Kenya under attack threat from Somali Islamists

afrol News, 16 October - Following a recent offer by Kenya to train Somali forces, Islamists have responded with a threat to launch an attack on Kenyan territory if it goes ahead with plan.

According to reports, Kenya had offered to train 10,000 Somali government troops in a bid to boost capacity to deal with insurgency and bring back law and order in that country.

"We will order all our holy warriors to start jihadi war inside Kenya," Islamists spokesman Sheikh Muktar Robow, was quoted by BBC.

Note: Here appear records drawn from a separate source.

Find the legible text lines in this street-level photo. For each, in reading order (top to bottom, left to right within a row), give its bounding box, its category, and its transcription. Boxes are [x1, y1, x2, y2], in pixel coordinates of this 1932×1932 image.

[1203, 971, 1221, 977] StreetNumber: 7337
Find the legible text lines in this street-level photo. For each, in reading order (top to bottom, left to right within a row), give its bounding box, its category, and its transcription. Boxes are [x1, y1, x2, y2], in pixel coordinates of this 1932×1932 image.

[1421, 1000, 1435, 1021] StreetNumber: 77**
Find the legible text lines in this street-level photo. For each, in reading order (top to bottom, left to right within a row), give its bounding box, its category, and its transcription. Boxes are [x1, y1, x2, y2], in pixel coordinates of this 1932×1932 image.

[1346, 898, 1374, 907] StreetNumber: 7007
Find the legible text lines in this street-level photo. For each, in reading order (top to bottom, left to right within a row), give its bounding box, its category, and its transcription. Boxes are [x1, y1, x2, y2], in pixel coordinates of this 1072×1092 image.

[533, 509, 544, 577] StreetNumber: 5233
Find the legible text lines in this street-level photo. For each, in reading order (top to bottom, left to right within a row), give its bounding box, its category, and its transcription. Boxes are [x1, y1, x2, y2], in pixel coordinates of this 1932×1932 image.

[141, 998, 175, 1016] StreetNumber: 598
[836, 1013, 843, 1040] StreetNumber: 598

Threat has come as fresh violence errupted Somali capital, Mogadishu against government troops and their Ethiopian allies as well as African Union peacekeepers, which is said to have claimed at least five lives.

Some Islamists insurgents have refused to join or observe Somalia's peace negotiations, saying unless Ethiopian troops pull out, they will continue attacks.

Ethiopian prime minister Meles Zenawi has however said his country is yet to review its position, but would stay longer for restoration of peace.

Somalia has been without a functioning government since toppling of president Mohamed Siad Barre in 1991 and government only has total control on few patches of the country.

Ethiopian troops helped the government push Islamist forces from control of central and southern Somalia in late 2006, triggering an insurgency.

While violence is surging in Somalia and almost having crippled humanitarian services, some more than three million Somalis are said to be in need of emergency food aid, with more than a million said to be displaced from capital only this year.